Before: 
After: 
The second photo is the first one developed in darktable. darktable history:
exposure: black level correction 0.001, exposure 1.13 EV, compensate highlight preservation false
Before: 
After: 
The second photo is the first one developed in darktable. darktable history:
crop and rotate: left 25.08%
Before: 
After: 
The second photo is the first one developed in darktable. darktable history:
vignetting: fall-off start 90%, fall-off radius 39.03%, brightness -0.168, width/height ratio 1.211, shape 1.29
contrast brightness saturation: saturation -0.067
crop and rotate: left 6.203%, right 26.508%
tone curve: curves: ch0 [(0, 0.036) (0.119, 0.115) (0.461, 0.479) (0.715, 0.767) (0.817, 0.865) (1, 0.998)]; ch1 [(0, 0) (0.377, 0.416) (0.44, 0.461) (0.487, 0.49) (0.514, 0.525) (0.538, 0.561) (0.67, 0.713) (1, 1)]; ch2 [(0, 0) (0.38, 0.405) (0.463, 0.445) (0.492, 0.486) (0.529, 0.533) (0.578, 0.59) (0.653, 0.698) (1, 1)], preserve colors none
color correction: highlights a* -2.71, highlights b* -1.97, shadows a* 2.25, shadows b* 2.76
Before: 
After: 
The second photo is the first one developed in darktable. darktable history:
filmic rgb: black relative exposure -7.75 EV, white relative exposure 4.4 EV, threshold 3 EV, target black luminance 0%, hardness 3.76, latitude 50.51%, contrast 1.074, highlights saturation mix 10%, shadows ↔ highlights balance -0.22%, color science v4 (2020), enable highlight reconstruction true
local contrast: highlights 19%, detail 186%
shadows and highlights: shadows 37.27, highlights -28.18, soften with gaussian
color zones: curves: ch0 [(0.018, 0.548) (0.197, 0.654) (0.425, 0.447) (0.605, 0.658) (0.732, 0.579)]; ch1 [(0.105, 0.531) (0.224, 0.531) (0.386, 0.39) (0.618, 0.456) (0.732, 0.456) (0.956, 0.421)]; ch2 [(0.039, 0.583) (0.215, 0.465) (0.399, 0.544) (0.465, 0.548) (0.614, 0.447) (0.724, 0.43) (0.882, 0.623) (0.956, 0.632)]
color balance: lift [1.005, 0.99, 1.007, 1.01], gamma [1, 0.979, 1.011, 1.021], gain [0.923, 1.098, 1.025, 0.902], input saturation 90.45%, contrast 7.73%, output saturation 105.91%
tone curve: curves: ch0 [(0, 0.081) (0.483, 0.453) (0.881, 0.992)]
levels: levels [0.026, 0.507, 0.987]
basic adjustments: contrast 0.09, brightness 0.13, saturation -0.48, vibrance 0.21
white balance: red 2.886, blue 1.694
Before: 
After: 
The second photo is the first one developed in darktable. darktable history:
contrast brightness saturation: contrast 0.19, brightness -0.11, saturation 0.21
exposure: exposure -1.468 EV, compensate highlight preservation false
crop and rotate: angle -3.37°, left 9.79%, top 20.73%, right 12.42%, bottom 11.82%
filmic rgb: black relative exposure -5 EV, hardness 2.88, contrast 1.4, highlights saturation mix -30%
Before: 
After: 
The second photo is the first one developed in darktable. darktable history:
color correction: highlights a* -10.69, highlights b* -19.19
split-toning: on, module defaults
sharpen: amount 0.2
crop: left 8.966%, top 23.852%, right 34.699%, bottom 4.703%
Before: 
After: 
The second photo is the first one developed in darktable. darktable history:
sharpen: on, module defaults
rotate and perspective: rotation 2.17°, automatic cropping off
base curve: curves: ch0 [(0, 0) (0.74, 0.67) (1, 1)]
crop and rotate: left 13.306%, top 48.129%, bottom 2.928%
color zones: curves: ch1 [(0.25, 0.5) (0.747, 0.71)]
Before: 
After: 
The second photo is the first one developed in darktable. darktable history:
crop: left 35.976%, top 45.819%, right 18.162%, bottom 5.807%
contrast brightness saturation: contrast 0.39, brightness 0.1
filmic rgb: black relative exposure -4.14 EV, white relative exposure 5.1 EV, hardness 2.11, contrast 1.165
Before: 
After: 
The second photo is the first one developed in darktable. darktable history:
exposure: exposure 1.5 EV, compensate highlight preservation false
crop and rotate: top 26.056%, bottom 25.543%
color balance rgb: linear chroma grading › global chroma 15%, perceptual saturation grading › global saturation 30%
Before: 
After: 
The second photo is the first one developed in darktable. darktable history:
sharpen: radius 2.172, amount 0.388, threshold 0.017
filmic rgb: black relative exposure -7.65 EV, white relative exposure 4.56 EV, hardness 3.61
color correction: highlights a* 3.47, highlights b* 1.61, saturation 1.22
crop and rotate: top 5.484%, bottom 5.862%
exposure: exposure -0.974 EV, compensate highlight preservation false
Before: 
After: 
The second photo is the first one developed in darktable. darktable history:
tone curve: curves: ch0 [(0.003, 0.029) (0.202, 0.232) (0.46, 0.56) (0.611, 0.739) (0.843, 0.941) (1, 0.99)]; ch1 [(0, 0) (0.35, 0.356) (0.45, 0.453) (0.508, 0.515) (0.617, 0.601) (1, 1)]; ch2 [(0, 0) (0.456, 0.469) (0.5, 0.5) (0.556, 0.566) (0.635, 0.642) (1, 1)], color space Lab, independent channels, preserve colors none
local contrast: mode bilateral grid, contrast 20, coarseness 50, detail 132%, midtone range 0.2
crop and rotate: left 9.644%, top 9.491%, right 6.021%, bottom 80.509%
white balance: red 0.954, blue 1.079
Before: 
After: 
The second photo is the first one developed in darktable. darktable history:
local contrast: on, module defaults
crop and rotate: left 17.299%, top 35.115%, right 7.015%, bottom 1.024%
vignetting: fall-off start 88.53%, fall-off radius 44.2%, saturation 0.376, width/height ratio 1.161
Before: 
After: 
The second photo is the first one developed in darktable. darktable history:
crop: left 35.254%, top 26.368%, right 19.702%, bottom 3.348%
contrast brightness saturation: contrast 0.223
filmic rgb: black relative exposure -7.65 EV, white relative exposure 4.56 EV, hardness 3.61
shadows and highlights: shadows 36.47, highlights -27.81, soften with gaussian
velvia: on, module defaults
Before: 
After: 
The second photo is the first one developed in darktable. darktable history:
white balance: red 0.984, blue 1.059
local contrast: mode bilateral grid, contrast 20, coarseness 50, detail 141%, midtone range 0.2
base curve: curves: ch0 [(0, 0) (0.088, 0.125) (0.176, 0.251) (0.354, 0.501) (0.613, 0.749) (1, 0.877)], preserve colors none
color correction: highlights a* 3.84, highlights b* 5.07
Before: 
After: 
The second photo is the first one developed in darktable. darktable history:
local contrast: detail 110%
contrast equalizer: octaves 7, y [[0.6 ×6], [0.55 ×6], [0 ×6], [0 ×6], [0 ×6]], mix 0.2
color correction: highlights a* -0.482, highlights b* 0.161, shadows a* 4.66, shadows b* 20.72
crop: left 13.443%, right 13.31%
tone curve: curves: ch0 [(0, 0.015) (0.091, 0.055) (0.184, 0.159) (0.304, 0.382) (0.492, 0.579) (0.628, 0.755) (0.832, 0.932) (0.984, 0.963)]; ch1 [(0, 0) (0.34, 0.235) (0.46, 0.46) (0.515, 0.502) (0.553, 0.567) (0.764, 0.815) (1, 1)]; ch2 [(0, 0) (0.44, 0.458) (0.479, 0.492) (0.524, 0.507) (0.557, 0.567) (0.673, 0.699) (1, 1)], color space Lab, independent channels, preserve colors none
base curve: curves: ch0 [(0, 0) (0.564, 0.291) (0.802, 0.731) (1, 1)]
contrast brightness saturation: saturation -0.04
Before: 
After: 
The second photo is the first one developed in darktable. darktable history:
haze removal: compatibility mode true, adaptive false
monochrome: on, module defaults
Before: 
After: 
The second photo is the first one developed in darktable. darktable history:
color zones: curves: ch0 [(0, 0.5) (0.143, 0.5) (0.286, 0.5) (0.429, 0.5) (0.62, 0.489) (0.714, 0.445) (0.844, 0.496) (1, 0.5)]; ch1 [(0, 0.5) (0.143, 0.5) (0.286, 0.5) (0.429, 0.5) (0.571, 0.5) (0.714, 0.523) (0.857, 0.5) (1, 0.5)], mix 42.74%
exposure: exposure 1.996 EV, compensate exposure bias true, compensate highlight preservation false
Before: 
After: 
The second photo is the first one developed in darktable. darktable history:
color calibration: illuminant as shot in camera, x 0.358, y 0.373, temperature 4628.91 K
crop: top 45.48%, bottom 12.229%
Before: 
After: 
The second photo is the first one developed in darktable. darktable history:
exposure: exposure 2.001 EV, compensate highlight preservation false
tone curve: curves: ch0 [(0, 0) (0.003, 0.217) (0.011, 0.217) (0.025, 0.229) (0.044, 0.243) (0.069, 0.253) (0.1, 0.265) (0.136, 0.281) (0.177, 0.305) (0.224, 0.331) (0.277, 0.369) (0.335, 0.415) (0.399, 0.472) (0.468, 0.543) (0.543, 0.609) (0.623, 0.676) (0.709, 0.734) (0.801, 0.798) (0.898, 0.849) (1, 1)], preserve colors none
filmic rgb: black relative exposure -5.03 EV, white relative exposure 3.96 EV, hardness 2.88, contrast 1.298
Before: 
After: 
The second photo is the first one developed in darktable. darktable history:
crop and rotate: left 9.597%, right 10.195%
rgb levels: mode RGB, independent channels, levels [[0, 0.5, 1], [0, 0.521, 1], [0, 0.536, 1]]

━━━━━━

- 取り組む課題: 資料の冒頭から「crop and rotate: left 25.08%」を含む行までを、「developed」を「processed」に置き換え、それ以外は変えずにもう一度書いてください。

- 完成した解答:
Before: 
After: 
The second photo is the first one processed in darktable. darktable history:
exposure: black level correction 0.001, exposure 1.13 EV, compensate highlight preservation false
Before: 
After: 
The second photo is the first one processed in darktable. darktable history:
crop and rotate: left 25.08%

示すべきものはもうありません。